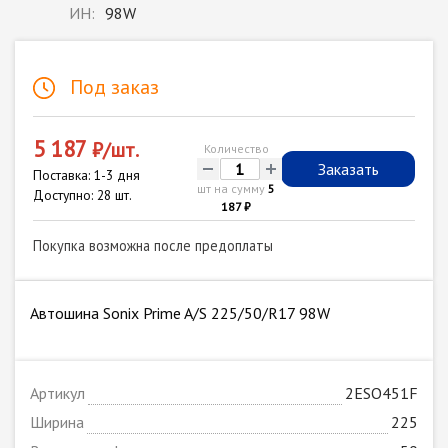
ИН:
98W
Под заказ
5 187
₽/шт.
Количество
-
+
Заказать
Поставка: 1-3 дня
шт на сумму
5
Доступно: 28 шт.
187 ₽
Покупка возможна после предоплаты
Автошина Sonix Prime A/S 225/50/R17 98W
Артикул
2ESO451F
Ширина
225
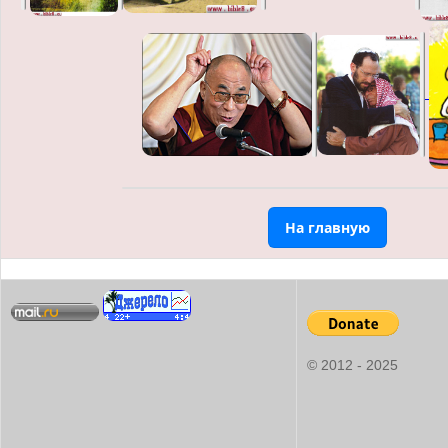
На главную
© 2012 - 2025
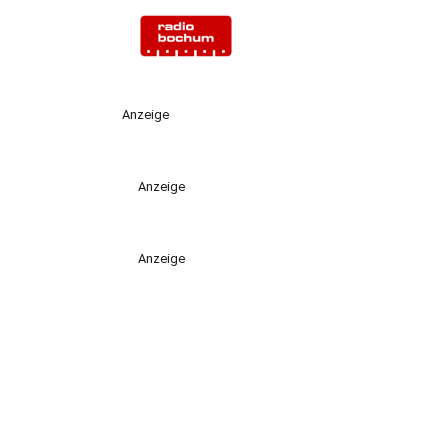
Anzeige
Anzeige
Anzeige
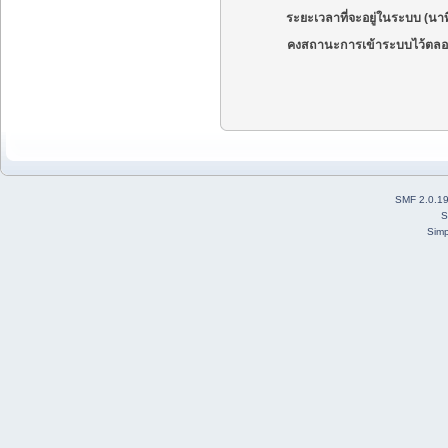
ระยะเวลาที่จะอยู่ในระบบ (นาท
คงสถานะการเข้าระบบไว้ตลอ
SMF 2.0.1
S
Simp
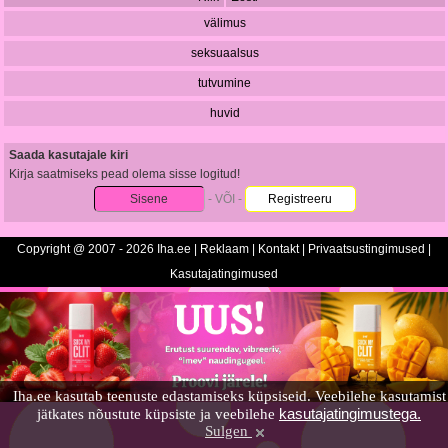
välimus
seksuaalsus
tutvumine
huvid
Saada kasutajale kiri
Kirja saatmiseks pead olema sisse logitud!
Sisene
- VÕI -
Registreeru
Copyright @ 2007 - 2026 Iha.ee |
Reklaam
|
Kontakt
|
Privaatsustingimused
|
Kasutajatingimused
Iha.ee kasutab teenuste edastamiseks küpsiseid. Veebilehe kasutamist
kasutajatingimustega.
jätkates nõustute küpsiste ja veebilehe
Sulgen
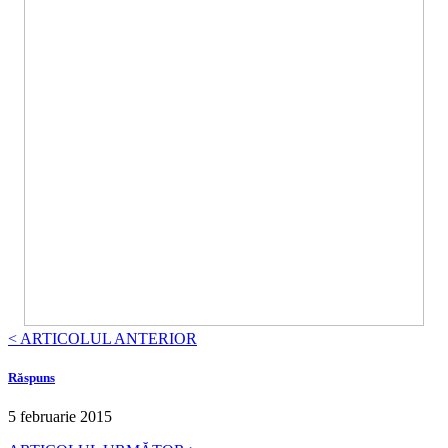
< ARTICOLUL ANTERIOR
Răspuns
5 februarie 2015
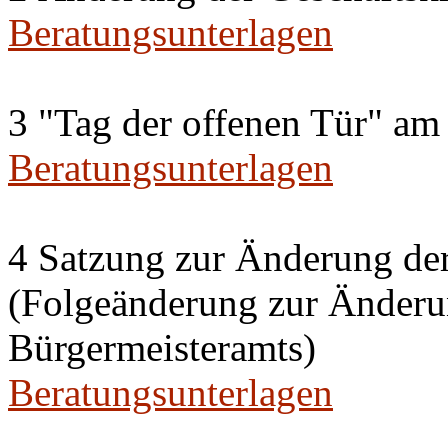
Beratungsunterlagen
3 "Tag der offenen Tür" am
Beratungsunterlagen
4 Satzung zur Änderung de
(Folgeänderung zur Änderun
Bürgermeisteramts)
Beratungsunterlagen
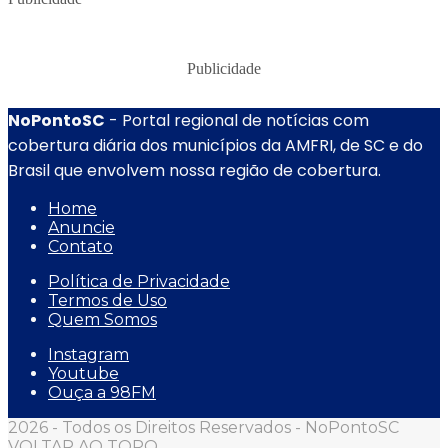
Publicidade
NoPontoSC
- Portal regional de notícias com
cobertura diária dos municípios da AMFRI, de SC e do
Brasil que envolvem nossa região de cobertura.
Home
Anuncie
Contato
Política de Privacidade
Termos de Uso
Quem Somos
Instagram
Youtube
Ouça a 98FM
2026 - Todos os Direitos Reservados - NoPontoSC
VOLTAR AO TOPO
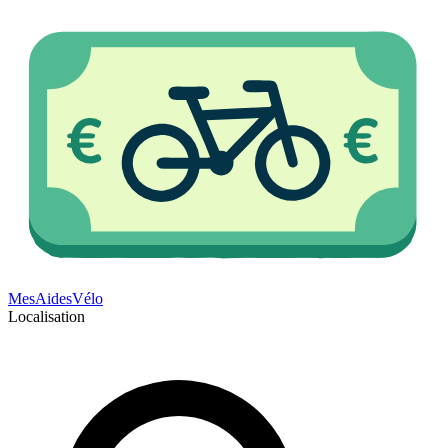
Mes
Aides
Vélo
Localisation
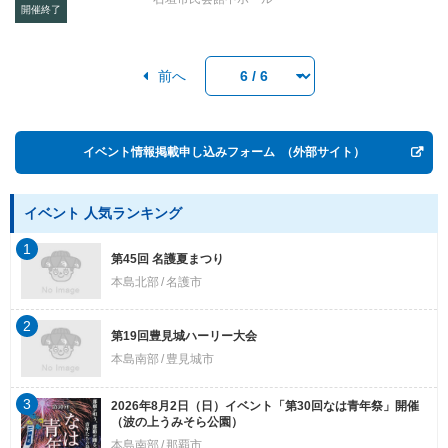
開催終了
前へ
イベント情報掲載申し込みフォーム
（外部サイト）
イベント 人気ランキング
1
第45回 名護夏まつり
本島北部
名護市
2
第19回豊見城ハーリー大会
本島南部
豊見城市
3
2026年8月2日（日）イベント「第30回なは青年祭」開催
（波の上うみそら公園）
本島南部
那覇市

* **THE TASK**: Over the whole of the material above, count the lines that contain the word "NoPontoSC"; give only the number.

* **COMPLETED EXERCISE**: 2